I’ve seen far worse surfaces in my playing days - and far dirtier tricks than a manager letting the grass grow out a little bit.

Managers will do anything they can to win games of football. When good passing teams have come to our ground in the past, I know that the manager has said to the groundsman ‘Don’t water the pitch’.

The last thing he wants is the grass to be perfectly suited to moving the ball quickly. We’d get played off the park.

And when you play direct, as Cardiff can do, you want the ball to hold up in the final third. That’s why the grass is long.

I know managers who have brought the sides of the pitch two or three yards closer to the 18-yard box, just so a player with a long throw can reach the penalty spot.

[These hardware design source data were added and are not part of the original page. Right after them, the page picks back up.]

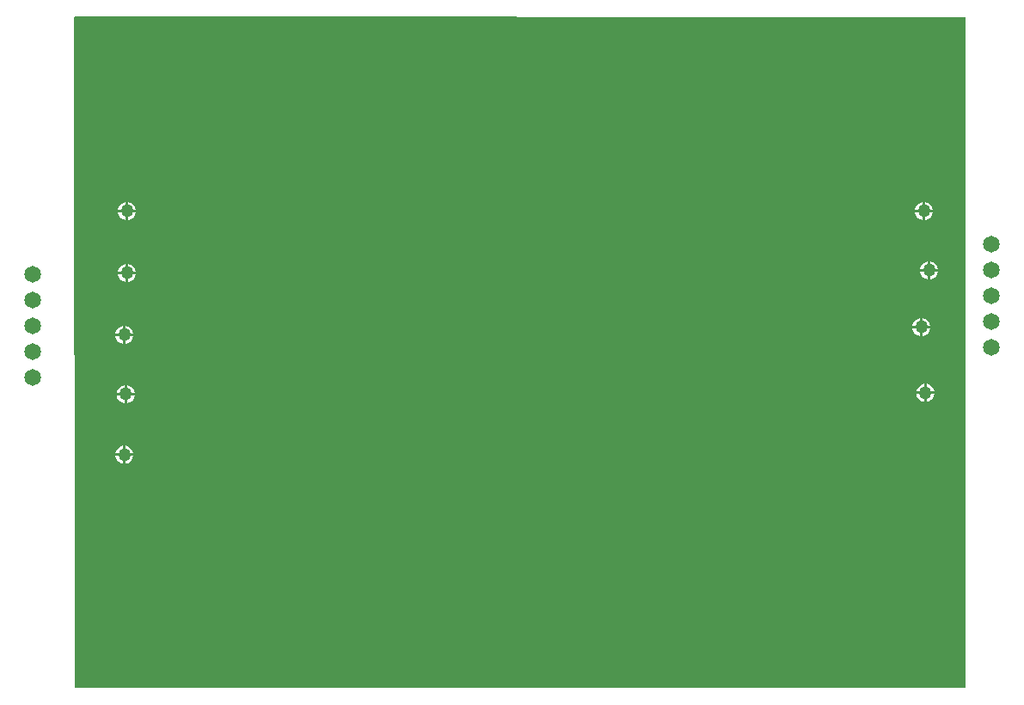
<source format=gbr>
%TF.GenerationSoftware,Altium Limited,Altium Designer,24.0.1 (36)*%
G04 Layer_Physical_Order=2*
G04 Layer_Color=16711680*
%FSLAX45Y45*%
%MOMM*%
%TF.SameCoordinates,3215C8D0-E6B2-4662-8DC9-F85C750AE4ED*%
%TF.FilePolarity,Positive*%
%TF.FileFunction,Copper,L2,Bot,Signal*%
%TF.Part,Single*%
G01*
G75*
%TA.AperFunction,ComponentPad*%
%ADD13C,1.65100*%
%TA.AperFunction,ViaPad*%
%ADD14C,1.27000*%
G36*
X13665199Y10566400D02*
Y3962400D01*
X4899626D01*
X4886992Y10570105D01*
X4895970Y10579087D01*
X13665199Y10566400D01*
D02*
G37*
%LPC*%
G36*
X13271500Y8750033D02*
Y8674100D01*
X13347433D01*
X13341643Y8695714D01*
X13329938Y8715986D01*
X13313387Y8732538D01*
X13293114Y8744242D01*
X13271500Y8750033D01*
D02*
G37*
G36*
X13246100D02*
X13224486Y8744242D01*
X13204214Y8732538D01*
X13187662Y8715986D01*
X13175958Y8695714D01*
X13170168Y8674100D01*
X13246100D01*
Y8750033D01*
D02*
G37*
G36*
X5422900D02*
Y8674100D01*
X5498833D01*
X5493042Y8695714D01*
X5481338Y8715986D01*
X5464786Y8732538D01*
X5444514Y8744242D01*
X5422900Y8750033D01*
D02*
G37*
G36*
X5397500D02*
X5375886Y8744242D01*
X5355614Y8732538D01*
X5339062Y8715986D01*
X5327358Y8695714D01*
X5321567Y8674100D01*
X5397500D01*
Y8750033D01*
D02*
G37*
G36*
X13347433Y8648700D02*
X13271500D01*
Y8572767D01*
X13293114Y8578558D01*
X13313387Y8590262D01*
X13329938Y8606814D01*
X13341643Y8627086D01*
X13347433Y8648700D01*
D02*
G37*
G36*
X13246100D02*
X13170168D01*
X13175958Y8627086D01*
X13187662Y8606814D01*
X13204214Y8590262D01*
X13224486Y8578558D01*
X13246100Y8572767D01*
Y8648700D01*
D02*
G37*
G36*
X5498833D02*
X5422900D01*
Y8572767D01*
X5444514Y8578558D01*
X5464786Y8590262D01*
X5481338Y8606814D01*
X5493042Y8627086D01*
X5498833Y8648700D01*
D02*
G37*
G36*
X5397500D02*
X5321567D01*
X5327358Y8627086D01*
X5339062Y8606814D01*
X5355614Y8590262D01*
X5375886Y8578558D01*
X5397500Y8572767D01*
Y8648700D01*
D02*
G37*
G36*
X13322301Y8165833D02*
Y8089900D01*
X13398233D01*
X13392442Y8111514D01*
X13380737Y8131786D01*
X13364186Y8148338D01*
X13343913Y8160042D01*
X13322301Y8165833D01*
D02*
G37*
G36*
X13296899D02*
X13275285Y8160042D01*
X13255014Y8148338D01*
X13238461Y8131786D01*
X13226758Y8111514D01*
X13220967Y8089900D01*
X13296899D01*
Y8165833D01*
D02*
G37*
G36*
X5422900Y8140433D02*
Y8064500D01*
X5498833D01*
X5493042Y8086114D01*
X5481338Y8106386D01*
X5464786Y8122938D01*
X5444514Y8134642D01*
X5422900Y8140433D01*
D02*
G37*
G36*
X5397500D02*
X5375886Y8134642D01*
X5355614Y8122938D01*
X5339062Y8106386D01*
X5327358Y8086114D01*
X5321567Y8064500D01*
X5397500D01*
Y8140433D01*
D02*
G37*
G36*
X13398233Y8064500D02*
X13322301D01*
Y7988567D01*
X13343913Y7994358D01*
X13364186Y8006062D01*
X13380737Y8022614D01*
X13392442Y8042886D01*
X13398233Y8064500D01*
D02*
G37*
G36*
X13296899D02*
X13220967D01*
X13226758Y8042886D01*
X13238461Y8022614D01*
X13255014Y8006062D01*
X13275285Y7994358D01*
X13296899Y7988567D01*
Y8064500D01*
D02*
G37*
G36*
X5498833Y8039100D02*
X5422900D01*
Y7963167D01*
X5444514Y7968958D01*
X5464786Y7980662D01*
X5481338Y7997214D01*
X5493042Y8017486D01*
X5498833Y8039100D01*
D02*
G37*
G36*
X5397500D02*
X5321567D01*
X5327358Y8017486D01*
X5339062Y7997214D01*
X5355614Y7980662D01*
X5375886Y7968958D01*
X5397500Y7963167D01*
Y8039100D01*
D02*
G37*
G36*
X13246100Y7607033D02*
Y7531100D01*
X13322034D01*
X13316241Y7552714D01*
X13304538Y7572986D01*
X13287987Y7589538D01*
X13267714Y7601242D01*
X13246100Y7607033D01*
D02*
G37*
G36*
X13220700D02*
X13199086Y7601242D01*
X13178815Y7589538D01*
X13162262Y7572986D01*
X13150558Y7552714D01*
X13144768Y7531100D01*
X13220700D01*
Y7607033D01*
D02*
G37*
G36*
X5397500Y7530833D02*
Y7454900D01*
X5473433D01*
X5467642Y7476514D01*
X5455938Y7496786D01*
X5439386Y7513338D01*
X5419114Y7525042D01*
X5397500Y7530833D01*
D02*
G37*
G36*
X5372100D02*
X5350486Y7525042D01*
X5330214Y7513338D01*
X5313662Y7496786D01*
X5301958Y7476514D01*
X5296167Y7454900D01*
X5372100D01*
Y7530833D01*
D02*
G37*
G36*
X13322034Y7505700D02*
X13246100D01*
Y7429767D01*
X13267714Y7435558D01*
X13287987Y7447262D01*
X13304538Y7463814D01*
X13316241Y7484086D01*
X13322034Y7505700D01*
D02*
G37*
G36*
X13220700D02*
X13144768D01*
X13150558Y7484086D01*
X13162262Y7463814D01*
X13178815Y7447262D01*
X13199086Y7435558D01*
X13220700Y7429767D01*
Y7505700D01*
D02*
G37*
G36*
X5473433Y7429500D02*
X5397500D01*
Y7353567D01*
X5419114Y7359358D01*
X5439386Y7371062D01*
X5455938Y7387614D01*
X5467642Y7407886D01*
X5473433Y7429500D01*
D02*
G37*
G36*
X5372100D02*
X5296167D01*
X5301958Y7407886D01*
X5313662Y7387614D01*
X5330214Y7371062D01*
X5350486Y7359358D01*
X5372100Y7353567D01*
Y7429500D01*
D02*
G37*
G36*
X13284200Y6959333D02*
Y6883400D01*
X13360133D01*
X13354343Y6905014D01*
X13342638Y6925286D01*
X13326086Y6941838D01*
X13305814Y6953542D01*
X13284200Y6959333D01*
D02*
G37*
G36*
X13258800D02*
X13237186Y6953542D01*
X13216914Y6941838D01*
X13200362Y6925286D01*
X13188658Y6905014D01*
X13182867Y6883400D01*
X13258800D01*
Y6959333D01*
D02*
G37*
G36*
X5410200Y6946633D02*
Y6870700D01*
X5486133D01*
X5480342Y6892314D01*
X5468638Y6912586D01*
X5452086Y6929138D01*
X5431814Y6940842D01*
X5410200Y6946633D01*
D02*
G37*
G36*
X5384800D02*
X5363186Y6940842D01*
X5342914Y6929138D01*
X5326362Y6912586D01*
X5314658Y6892314D01*
X5308867Y6870700D01*
X5384800D01*
Y6946633D01*
D02*
G37*
G36*
X13360133Y6858000D02*
X13284200D01*
Y6782067D01*
X13305814Y6787858D01*
X13326086Y6799562D01*
X13342638Y6816114D01*
X13354343Y6836386D01*
X13360133Y6858000D01*
D02*
G37*
G36*
X13258800D02*
X13182867D01*
X13188658Y6836386D01*
X13200362Y6816114D01*
X13216914Y6799562D01*
X13237186Y6787858D01*
X13258800Y6782067D01*
Y6858000D01*
D02*
G37*
G36*
X5486133Y6845300D02*
X5410200D01*
Y6769367D01*
X5431814Y6775158D01*
X5452086Y6786862D01*
X5468638Y6803414D01*
X5480342Y6823686D01*
X5486133Y6845300D01*
D02*
G37*
G36*
X5384800D02*
X5308867D01*
X5314658Y6823686D01*
X5326362Y6803414D01*
X5342914Y6786862D01*
X5363186Y6775158D01*
X5384800Y6769367D01*
Y6845300D01*
D02*
G37*
G36*
X5397500Y6349733D02*
Y6273800D01*
X5473433D01*
X5467642Y6295414D01*
X5455938Y6315686D01*
X5439386Y6332238D01*
X5419114Y6343942D01*
X5397500Y6349733D01*
D02*
G37*
G36*
X5372100D02*
X5350486Y6343942D01*
X5330214Y6332238D01*
X5313662Y6315686D01*
X5301958Y6295414D01*
X5296167Y6273800D01*
X5372100D01*
Y6349733D01*
D02*
G37*
G36*
X5473433Y6248400D02*
X5397500D01*
Y6172467D01*
X5419114Y6178258D01*
X5439386Y6189962D01*
X5455938Y6206514D01*
X5467642Y6226786D01*
X5473433Y6248400D01*
D02*
G37*
G36*
X5372100D02*
X5296167D01*
X5301958Y6226786D01*
X5313662Y6206514D01*
X5330214Y6189962D01*
X5350486Y6178258D01*
X5372100Y6172467D01*
Y6248400D01*
D02*
G37*
%LPD*%
D13*
X13919200Y8331200D02*
D03*
Y7315200D02*
D03*
Y7569200D02*
D03*
Y7823200D02*
D03*
Y8077200D02*
D03*
X4483100Y8039100D02*
D03*
Y7023100D02*
D03*
Y7277100D02*
D03*
Y7531100D02*
D03*
Y7785100D02*
D03*
D14*
X5410200Y8661400D02*
D03*
X5384800Y6261100D02*
D03*
X5410200Y8051800D02*
D03*
X5384800Y7442200D02*
D03*
X5397500Y6858000D02*
D03*
X13271500Y6870700D02*
D03*
X13233400Y7518400D02*
D03*
X13309599Y8077200D02*
D03*
X13258800Y8661400D02*
D03*
%TF.MD5,2f11f3ccb5e136d8eb076b56639eb37b*%
M02*

</source>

I remember when Gus Poyet came to Brighton, he said the pitch was too small. He wanted us to play out from the back, so he needed a bigger surface, more water on the grass.

Dean Wilkins, another Brighton manager, once painted the away dressing room purple. He’d heard it was a dark, oppressive colour that made people feel unwelcome.

Brentford never had a plug socket so you couldn’t play any music, and only one toilet that didn’t have a closing door.

Clubs do all sorts to make opponents feel uncomforta­ble.

I’ve been to plenty where they didn’t even provide hot showers. I’m not saying it’s done all the time, but you can’t blame a manager for trying to get an edge. It’s what they are paid to do.